2. If you were to give a perfectionist instructions on how to accept her mistakes more easily and learn from them, what would they be?
Alina: In some ways, perfectionism has become a catch-all phrase. People who are conscientious and have very high standards aren’t necessarily perfectionists. And there is certainly nothing wrong with striving to be the best in certain areas. The trouble is when we believe that we can be perfect at everything, and if we’re not, we’re a failure. When mistakes, no matter how small, are a crisis. These are super (sometimes called maladaptive) perfectionists.
For those kind of perfectionists, it’s necessary to internalize the concept that the point of a task or job is not to do it perfectly the first time, but to learn and develop. Super-perfectionists need to be honest with themselves — even if they publicly bemoan this attribute in themselves, do they secretly think they’re right in their approach to life and everyone else is wrong? Why is it so important to be flawless?
Perfectionism is not necessarily something to be proud of. Research has found that those high in perfectionism did worse on a writing task than those lower in perfectionism when judged by college professors who were blind to the difference in the participants. It may be because maladaptive perfectionists avoid writing tasks, and avoid having others review and comment on their work to a greater extent than non-perfectionists — and therefore don’t practice and learn.
These super-perfectionists are motivated by a fear of failure rather than the opportunity to learn. They consider anything less than 100 percent — say 98 percent — inadequate. If this sounds like you, you need to rethink whether your perfectionism is serving you well.
Super perfectionists can try to break tasks down into more manageable bites, so they don’t feel overwhelmed. They can learn to prioritize and set deadlines, so they won’t get subsumed in every project to the detriment of other needs. They can work on getting feedback at an early point in a project to get a reality check. Most of us fear hearing criticism, no matter how constructive, even if we’re not uber-perfectionists. But the more we get it and find it’s not as frightening as we think it will be — that we can survive, and yes, even learn! — the easier it is to hear it in the future.
3. Are there any exercises we can do to remind ourselves that perfectionism is a myth and that error is part of being human?
Alina: We really do need to keep telling ourselves — and others — that perfection is a myth. It’s not easy in a culture that prizes the concept of effortlessness, success and results over the process. But we need to constantly remind ourselves that every time we take a risk, move out of our comfort zone and try something new, we’re opening ourselves up to potentially making more mistakes. The greater the risks and challenges we take on, the greater the likelihood that we’ll mess up somewhere along the way — but also the greater the likelihood that we’ll discover something new and get the deep satisfaction that comes from accomplishment.
We also have to acknowledge that screwing up doesn’t feel good.

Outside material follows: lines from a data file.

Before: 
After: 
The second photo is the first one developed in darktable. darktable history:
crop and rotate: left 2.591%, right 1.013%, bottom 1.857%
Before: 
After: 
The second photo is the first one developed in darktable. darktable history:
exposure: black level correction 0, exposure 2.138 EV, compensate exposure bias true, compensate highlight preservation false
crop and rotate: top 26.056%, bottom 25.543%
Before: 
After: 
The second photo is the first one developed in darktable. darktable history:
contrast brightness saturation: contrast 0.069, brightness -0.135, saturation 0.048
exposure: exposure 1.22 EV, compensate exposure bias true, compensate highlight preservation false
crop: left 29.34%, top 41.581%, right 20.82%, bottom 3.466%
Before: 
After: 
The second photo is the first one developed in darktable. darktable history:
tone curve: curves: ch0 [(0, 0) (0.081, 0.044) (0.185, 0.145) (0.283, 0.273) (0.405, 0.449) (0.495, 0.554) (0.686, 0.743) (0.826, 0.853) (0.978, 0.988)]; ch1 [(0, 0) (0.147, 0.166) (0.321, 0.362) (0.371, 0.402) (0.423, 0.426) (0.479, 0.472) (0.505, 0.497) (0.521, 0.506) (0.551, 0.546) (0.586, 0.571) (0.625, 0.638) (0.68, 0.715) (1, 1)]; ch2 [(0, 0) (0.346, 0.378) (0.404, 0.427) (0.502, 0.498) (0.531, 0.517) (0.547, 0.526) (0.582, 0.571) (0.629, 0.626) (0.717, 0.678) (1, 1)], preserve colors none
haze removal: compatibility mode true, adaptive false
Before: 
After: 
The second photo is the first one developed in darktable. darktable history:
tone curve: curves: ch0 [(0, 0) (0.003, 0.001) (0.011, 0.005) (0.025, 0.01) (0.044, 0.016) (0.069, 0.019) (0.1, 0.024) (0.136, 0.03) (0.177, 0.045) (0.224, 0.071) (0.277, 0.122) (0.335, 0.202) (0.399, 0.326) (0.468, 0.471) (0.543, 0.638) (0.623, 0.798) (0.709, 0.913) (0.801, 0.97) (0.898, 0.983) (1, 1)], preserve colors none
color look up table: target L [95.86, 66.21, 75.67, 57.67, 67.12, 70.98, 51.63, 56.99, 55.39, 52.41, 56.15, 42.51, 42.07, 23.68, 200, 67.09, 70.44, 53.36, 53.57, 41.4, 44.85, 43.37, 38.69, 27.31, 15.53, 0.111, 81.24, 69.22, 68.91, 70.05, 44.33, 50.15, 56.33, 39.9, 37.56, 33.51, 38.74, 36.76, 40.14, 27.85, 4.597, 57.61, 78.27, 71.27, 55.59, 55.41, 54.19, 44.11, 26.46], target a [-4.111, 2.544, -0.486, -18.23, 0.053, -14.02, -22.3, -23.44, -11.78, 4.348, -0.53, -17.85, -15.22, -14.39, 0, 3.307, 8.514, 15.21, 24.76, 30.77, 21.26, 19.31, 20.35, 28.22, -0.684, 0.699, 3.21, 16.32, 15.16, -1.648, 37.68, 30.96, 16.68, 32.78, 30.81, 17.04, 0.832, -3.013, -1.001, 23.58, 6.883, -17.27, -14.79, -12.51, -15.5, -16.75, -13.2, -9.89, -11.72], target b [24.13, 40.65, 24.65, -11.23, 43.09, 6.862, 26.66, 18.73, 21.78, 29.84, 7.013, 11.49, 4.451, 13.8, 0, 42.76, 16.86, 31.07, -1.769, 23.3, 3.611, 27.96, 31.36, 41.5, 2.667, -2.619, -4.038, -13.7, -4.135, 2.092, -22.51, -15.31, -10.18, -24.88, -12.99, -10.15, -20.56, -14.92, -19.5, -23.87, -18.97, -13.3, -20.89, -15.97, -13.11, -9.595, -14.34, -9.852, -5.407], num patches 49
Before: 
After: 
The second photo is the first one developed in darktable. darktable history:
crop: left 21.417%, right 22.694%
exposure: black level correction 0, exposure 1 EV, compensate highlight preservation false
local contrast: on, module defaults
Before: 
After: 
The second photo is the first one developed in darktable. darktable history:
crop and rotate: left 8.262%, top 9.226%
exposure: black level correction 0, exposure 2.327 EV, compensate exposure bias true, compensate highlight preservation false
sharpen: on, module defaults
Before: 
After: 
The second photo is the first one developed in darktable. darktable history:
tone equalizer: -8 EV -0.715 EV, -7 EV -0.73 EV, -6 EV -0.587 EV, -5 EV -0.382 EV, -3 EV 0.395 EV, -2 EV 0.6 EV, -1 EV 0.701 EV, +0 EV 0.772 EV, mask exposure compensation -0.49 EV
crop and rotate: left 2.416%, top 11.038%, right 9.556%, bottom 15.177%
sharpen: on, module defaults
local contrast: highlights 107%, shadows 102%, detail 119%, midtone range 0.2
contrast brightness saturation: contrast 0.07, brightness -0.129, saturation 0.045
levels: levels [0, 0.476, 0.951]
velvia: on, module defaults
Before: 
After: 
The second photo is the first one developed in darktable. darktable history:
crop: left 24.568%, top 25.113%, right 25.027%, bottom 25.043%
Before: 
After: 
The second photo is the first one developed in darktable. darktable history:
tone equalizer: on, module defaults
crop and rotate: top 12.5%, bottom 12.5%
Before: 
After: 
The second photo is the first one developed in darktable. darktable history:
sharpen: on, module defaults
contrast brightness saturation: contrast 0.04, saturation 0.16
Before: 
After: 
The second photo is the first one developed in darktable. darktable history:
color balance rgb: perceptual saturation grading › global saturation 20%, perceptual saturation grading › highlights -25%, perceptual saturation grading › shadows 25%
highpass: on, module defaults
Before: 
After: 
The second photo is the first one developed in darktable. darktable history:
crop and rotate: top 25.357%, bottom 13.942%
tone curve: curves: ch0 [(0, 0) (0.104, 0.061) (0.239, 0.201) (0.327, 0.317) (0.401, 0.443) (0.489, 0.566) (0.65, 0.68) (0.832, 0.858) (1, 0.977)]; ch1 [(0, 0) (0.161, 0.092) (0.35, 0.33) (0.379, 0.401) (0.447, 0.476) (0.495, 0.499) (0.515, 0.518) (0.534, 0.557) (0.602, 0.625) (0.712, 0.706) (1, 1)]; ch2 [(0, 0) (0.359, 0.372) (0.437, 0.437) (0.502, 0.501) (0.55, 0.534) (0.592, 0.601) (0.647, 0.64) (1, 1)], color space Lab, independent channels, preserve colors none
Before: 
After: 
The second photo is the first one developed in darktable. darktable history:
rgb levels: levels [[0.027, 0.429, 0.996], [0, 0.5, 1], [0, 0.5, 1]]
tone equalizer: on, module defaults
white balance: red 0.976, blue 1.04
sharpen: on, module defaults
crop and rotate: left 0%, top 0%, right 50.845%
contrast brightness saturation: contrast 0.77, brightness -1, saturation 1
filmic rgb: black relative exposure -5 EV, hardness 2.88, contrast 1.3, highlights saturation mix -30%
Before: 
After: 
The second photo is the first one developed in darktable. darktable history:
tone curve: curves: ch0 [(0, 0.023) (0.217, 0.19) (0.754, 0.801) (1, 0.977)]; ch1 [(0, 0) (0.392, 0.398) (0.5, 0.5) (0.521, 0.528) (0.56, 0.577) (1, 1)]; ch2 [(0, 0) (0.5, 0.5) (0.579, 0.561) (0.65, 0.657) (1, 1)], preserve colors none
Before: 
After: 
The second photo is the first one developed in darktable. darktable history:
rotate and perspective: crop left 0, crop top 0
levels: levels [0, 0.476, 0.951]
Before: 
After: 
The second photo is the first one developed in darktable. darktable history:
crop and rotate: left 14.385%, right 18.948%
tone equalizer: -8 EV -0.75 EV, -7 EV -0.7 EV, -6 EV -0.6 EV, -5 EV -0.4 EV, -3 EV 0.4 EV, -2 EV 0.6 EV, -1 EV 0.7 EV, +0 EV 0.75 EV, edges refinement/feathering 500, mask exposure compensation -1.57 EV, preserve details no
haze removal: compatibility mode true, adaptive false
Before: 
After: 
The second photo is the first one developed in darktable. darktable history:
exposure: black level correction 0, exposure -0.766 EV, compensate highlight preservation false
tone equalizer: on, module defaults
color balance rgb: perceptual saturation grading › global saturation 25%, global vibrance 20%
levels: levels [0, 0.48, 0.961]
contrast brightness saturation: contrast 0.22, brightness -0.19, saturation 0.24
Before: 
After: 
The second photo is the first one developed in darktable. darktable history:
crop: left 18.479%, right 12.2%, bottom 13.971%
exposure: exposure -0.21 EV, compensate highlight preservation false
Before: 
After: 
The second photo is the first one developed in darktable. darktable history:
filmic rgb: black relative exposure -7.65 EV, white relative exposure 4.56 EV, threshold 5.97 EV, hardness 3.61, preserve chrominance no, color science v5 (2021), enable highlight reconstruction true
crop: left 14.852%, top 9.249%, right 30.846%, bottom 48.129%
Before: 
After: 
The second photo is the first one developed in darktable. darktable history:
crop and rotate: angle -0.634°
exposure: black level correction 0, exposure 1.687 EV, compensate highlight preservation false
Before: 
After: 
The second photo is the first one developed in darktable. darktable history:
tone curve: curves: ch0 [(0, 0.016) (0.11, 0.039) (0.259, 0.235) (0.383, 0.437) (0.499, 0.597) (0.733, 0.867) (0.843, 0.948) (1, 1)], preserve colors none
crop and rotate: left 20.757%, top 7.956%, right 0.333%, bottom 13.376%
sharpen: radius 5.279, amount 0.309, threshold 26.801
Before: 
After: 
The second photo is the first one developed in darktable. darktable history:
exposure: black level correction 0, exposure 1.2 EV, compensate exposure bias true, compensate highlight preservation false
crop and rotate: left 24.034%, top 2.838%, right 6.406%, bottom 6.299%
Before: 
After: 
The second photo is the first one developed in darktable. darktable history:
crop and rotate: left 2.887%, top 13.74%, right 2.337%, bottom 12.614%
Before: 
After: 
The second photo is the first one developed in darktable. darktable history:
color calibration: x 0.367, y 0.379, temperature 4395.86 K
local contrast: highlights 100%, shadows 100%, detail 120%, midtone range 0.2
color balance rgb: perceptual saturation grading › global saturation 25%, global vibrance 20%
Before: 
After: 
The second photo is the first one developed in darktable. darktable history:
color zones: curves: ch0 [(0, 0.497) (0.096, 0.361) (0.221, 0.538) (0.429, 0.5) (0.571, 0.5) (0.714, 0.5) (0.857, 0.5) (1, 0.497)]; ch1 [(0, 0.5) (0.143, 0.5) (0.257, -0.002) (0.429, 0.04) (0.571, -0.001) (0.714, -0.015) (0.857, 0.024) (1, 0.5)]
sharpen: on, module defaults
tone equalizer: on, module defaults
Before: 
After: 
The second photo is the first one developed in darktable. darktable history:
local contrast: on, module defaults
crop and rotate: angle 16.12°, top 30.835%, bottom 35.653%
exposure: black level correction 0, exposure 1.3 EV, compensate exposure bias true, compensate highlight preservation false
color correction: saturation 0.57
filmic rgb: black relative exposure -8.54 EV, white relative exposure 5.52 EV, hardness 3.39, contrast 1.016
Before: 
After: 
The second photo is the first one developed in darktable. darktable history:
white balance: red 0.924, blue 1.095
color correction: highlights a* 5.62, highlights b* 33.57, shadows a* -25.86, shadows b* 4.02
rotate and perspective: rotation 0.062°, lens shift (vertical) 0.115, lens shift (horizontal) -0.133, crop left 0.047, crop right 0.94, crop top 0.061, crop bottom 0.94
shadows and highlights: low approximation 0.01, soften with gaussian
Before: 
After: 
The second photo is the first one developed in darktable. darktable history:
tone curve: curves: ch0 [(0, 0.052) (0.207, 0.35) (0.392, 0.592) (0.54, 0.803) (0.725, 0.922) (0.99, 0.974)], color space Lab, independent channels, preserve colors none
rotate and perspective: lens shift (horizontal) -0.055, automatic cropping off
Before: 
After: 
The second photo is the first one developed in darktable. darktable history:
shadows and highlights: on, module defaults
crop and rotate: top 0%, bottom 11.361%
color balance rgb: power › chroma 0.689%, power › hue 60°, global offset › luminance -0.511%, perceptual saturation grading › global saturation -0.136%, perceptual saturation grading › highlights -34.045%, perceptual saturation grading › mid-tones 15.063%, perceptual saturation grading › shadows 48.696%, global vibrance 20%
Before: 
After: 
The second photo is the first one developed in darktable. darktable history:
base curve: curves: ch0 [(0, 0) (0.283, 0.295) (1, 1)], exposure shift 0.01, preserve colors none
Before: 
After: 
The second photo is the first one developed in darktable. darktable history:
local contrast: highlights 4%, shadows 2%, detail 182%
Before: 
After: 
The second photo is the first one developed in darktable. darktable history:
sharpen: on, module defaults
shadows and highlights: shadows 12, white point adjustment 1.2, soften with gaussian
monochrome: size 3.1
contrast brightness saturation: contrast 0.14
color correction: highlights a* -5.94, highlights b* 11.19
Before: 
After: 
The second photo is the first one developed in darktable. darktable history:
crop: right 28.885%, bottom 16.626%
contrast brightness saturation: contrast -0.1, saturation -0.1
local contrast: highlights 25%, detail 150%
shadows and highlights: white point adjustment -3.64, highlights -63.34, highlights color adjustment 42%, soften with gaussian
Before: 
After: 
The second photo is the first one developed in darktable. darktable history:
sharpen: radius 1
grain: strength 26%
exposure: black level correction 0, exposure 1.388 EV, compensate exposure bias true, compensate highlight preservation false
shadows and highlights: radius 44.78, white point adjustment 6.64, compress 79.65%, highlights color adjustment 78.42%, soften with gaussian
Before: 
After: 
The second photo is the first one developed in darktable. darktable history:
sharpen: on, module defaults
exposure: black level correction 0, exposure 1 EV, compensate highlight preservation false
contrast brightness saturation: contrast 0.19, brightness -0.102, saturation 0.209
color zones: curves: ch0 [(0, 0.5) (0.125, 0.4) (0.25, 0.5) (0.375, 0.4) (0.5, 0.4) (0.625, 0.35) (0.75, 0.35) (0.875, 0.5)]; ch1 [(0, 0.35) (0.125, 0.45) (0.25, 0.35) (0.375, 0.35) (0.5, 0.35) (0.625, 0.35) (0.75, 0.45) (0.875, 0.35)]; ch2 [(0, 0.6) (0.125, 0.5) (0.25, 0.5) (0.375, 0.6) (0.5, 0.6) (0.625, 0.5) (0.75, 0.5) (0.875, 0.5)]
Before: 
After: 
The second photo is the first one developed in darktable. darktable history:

I’m not saying we should cheer when we err. But we need to figure out what went wrong, apologize and make amends if necessary and move on. If we spend so much time beating ourselves up, we’re not learning any lesson from the mistake.
In most cases, the mistake may feel bad in the moment, but those feelings pass. Often days or weeks later we can’t even remember what the error was.
I’ll end on a quote from a 10-year-old boy who was learning to ride horses and not doing as well as he wanted. Although he was disappointed in where he placed in a few competitions, he told a reporter, “If everything always went well in riding, why would it ever be fun? If you were always perfect, nothing would ever be amazing.”